Readme
Unofficial Implementation of bytedance/LatentSync
This is an unofficial implementation of bytedance/LatentSync. This version has been improved to support both images and videos as input for lip-syncing.
LatentSync: Audio Conditioned Latent Diffusion Models for Lip Sync
We present LatentSync, an end-to-end lip sync framework based on audio-conditioned latent diffusion models without any intermediate motion representation. This approach diverges from previous diffusion-based lip sync methods that rely on pixel space diffusion or two-stage generation.

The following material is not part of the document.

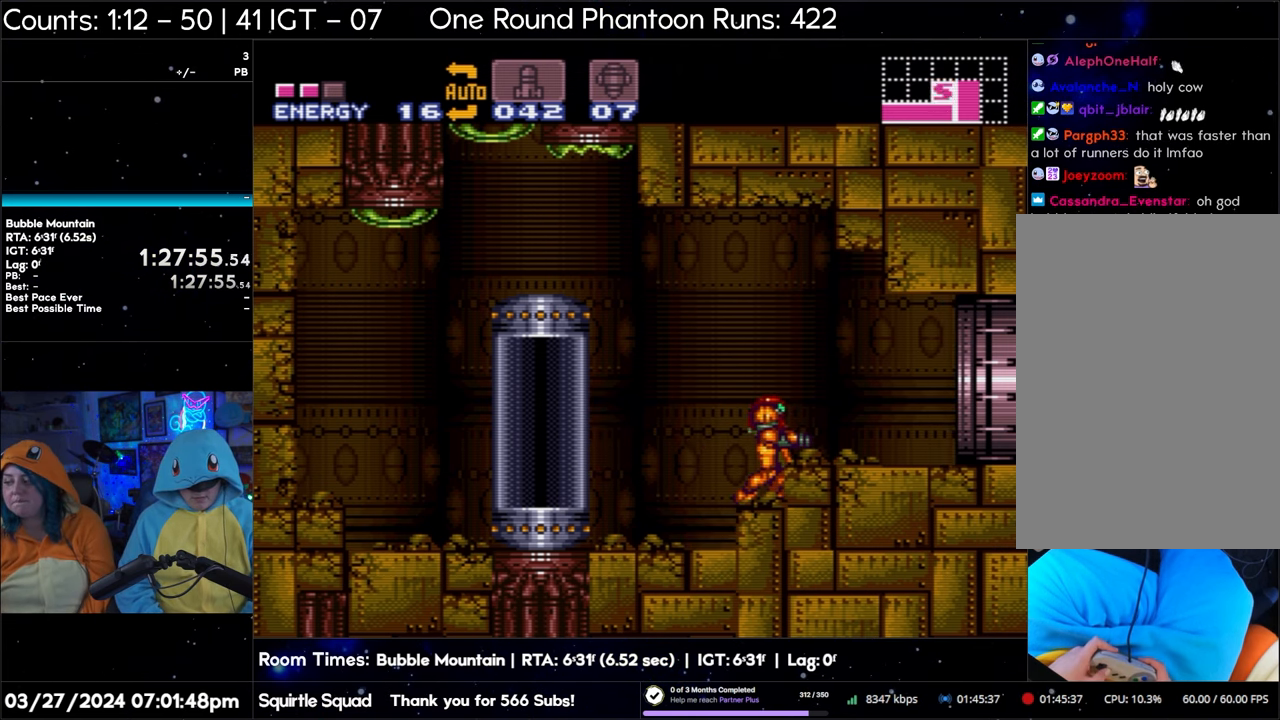
{"buttons": ["DPAD_RIGHT"], "events": []}
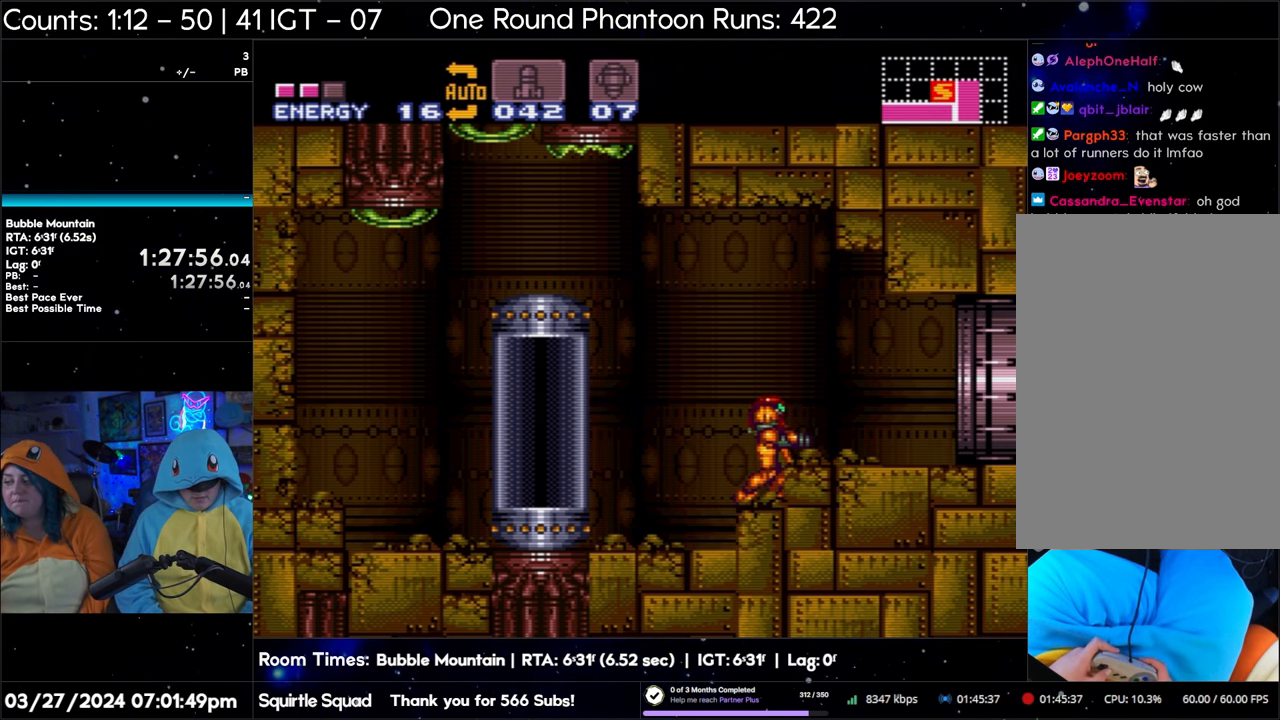
{"buttons": [], "events": [[50, "DPAD_RIGHT", "up"], [217, "Y", "down"], [317, "Y", "up"], [400, "Y", "down"], [467, "Y", "up"]]}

Our framework leverages the powerful capabilities of Stable Diffusion to directly model complex audio-visual correlations. However, we found that diffusion-based lip sync methods tend to exhibit inferior temporal consistency due to inconsistencies in the diffusion process across different frames.
To address this, we propose Temporal REPresentation Alignment (TREPA) to enhance temporal consistency while preserving lip-sync accuracy. TREPA utilizes temporal representations extracted by large-scale self-supervised video models to align the generated frames with the ground truth frames.
Framework
LatentSync utilizes Whisper to convert melspectrograms into audio embeddings, which are then integrated into the U-Net via cross-attention layers.
- The reference and masked frames are channel-wise concatenated with noised latents as input to U-Net.
- During training, we use a one-step method to estimate clean latents from predicted noises.
- These latents are then decoded to obtain the estimated clean frames.
- TREPA, LPIPS, and SyncNet losses are applied in the pixel space to improve performance.